Güncelleme Tarihi:
‘Savaş Atı’, ‘Balinalar Geldiğinde’ ve ‘Kayıp Zamanlar’ gibi sinemaya da uyarlanan ödüllü romanların yazarı Michael Morpurgo’nun edebiyatında savaşın toplumlar üzerindeki etkileri ayrı bir yer tutuyor. İkinci Dünya Savaşı yıllarında bombardıman altındaki İngiltere’de doğmuş olan Morpurgo, çocuk ve gençlere hayatın zorluklarını anlatmaya büyük önem veriyor, onlara dünyada kötülük yokmuş gibi davranmanın anlamsızlığını her fırsatta vurguluyor.
Zorlu konuları çocukları umutsuzluğa düşürmeden, sıradışı hikâyeler ve dinamik kurgularla anlatmadaki ustalığını kanıtlamış olan yazar, bu kez Afganistan’da başlayıp İran, Türkiye ve Fransa üzerinden İngiltere’ye uzanan soluk soluğa bir göç yolculuğuyla çıkıyor karşımıza.
Emin ve annesi Afganistan’daki Taliban zulmünden kaçıp İngiltere’ye sığınmak istiyor. Ama bu ucunda ışık olmayan, engellerle dolu karanlık bir tünelde ilerlemek kadar zor; umut tacirleri, hastalık, açlık, susuzluk, yakalanma riski her an pusuda bekliyor.
Bizler bu inanılmaz yolculuğu ve akabinde olanları altı yıl sonra Emin, arkadaşı Matt ve Matt’in büyükbabasının ağzından dinliyoruz. Okurlar hikâyeye dahil olduğunda Emin ve annesi İngiltere’de yeni bir hayat kurmuş, yaralarını sarmaya başlamış, mülteci olmanın zorluklarını da nispeten aşmış durumdalar. Ancak her şey iyi kötü yolunda gidiyor derken İngiltere devleti anne-oğulu sınır dışı etmeye karar veriyor ve göçmenlerin gözaltında tutulduğu Yarl’s Wood’a gönderiyor.

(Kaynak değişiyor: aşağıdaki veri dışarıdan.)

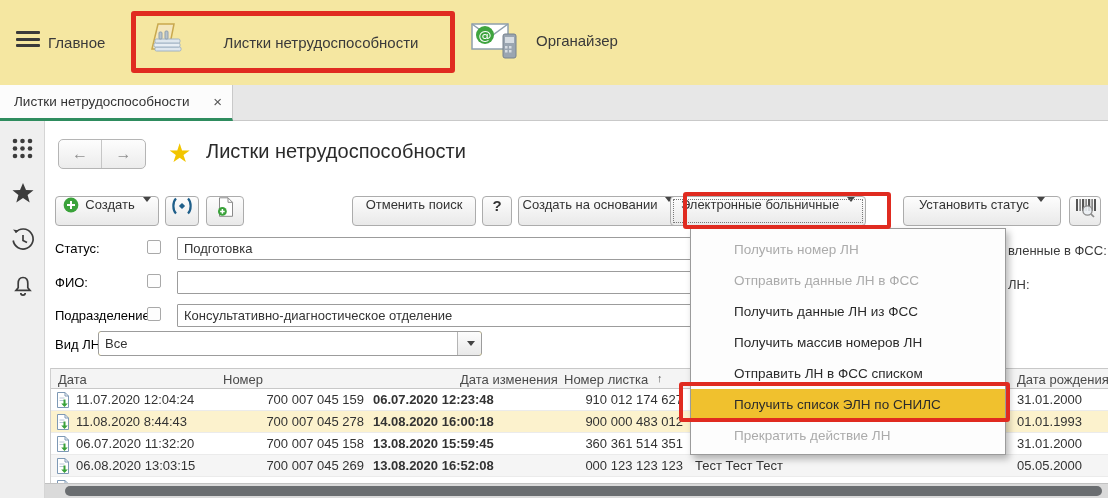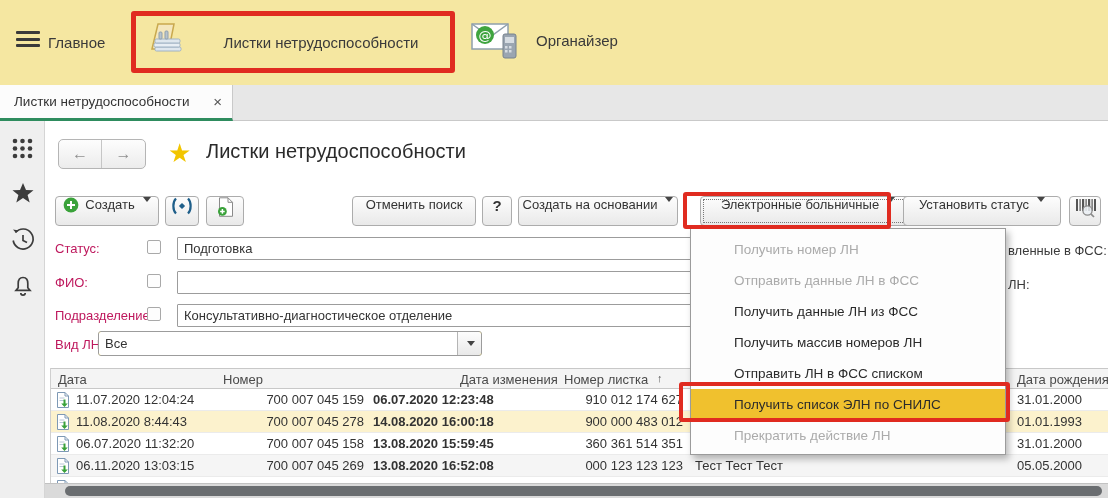"Электронные больничные" div.btn { left: 700px -> 670px; width: 216px -> 196px }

Torunu Matt’in ısrarlarına dayanamayan büyükbaba, Emin’i orada ziyaret ederek tüm hikâyeyi ondan dinliyor.
Gelelim kitaba ismini veren Gölge’ye. Morpurgo’nun romanının ilham kaynaklarından biri, 2001’de açılan Yarl’s Wood gözaltı merkezinde kötü koşullar altında tutulan çocuklarla ilgili haberler, protesto gösterileri ve açlık grevleri. Diğeriyse bir pusu sırasında ortadan kaybolup aylar sonra ortaya çıkan Sabi adındaki bomba arama köpeğiyle ilgili bir gazete haberi. Sabi, Morpurgo’nun hikâyesine yine bir bomba arama köpeği olarak Gölge adıyla konuk oluyor. Onun kimliğinden habersiz Emin bir sabah yaşadıkları mağaranın kapısında beliren yaralı köpeği sahipleniyor, o da bir gölge gibi bir an olsun anne-oğulun peşini bırakmıyor. Doğrusu öyle şeyler oluyor ki bir süre sonra anne-oğul kendilerini Gölge’nin peşinde, adeta bir mucizenin içinde buluyorlar.

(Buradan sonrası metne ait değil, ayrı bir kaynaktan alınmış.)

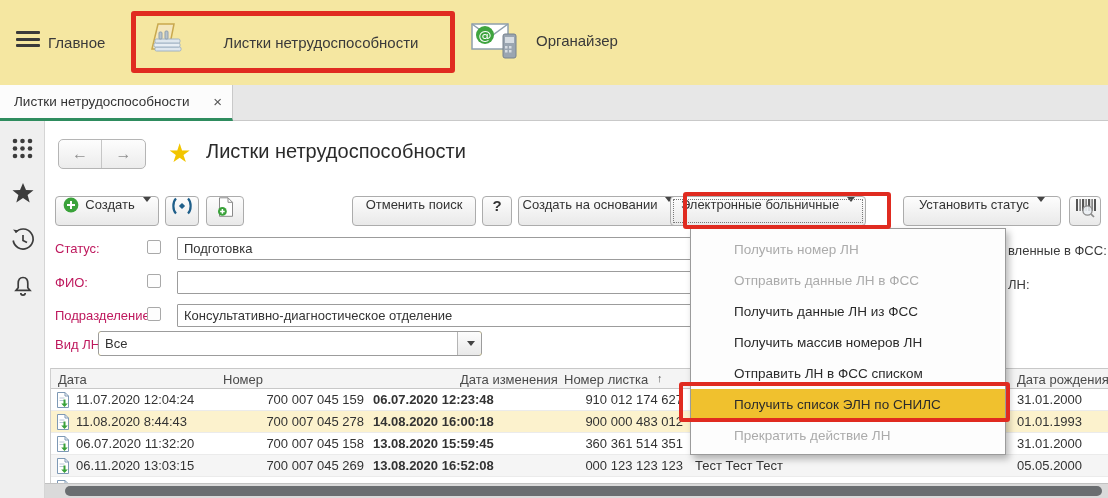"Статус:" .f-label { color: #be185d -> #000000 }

Morpurgo, savaşın yol açtığı insanlık dramlarının belki de en ağırı olan mülteciliği iliklerimize kadar hissettirirken yine umudu yeşertmeyi başarıyor. Emin ve annesinin mücadelesi güçlüklerin ve kötülüklerin var olduğunu ama dostluk ve dayanışma karşısında hiçbir kötülüğün tutunamayacağını bir kez daha ispatlıyor.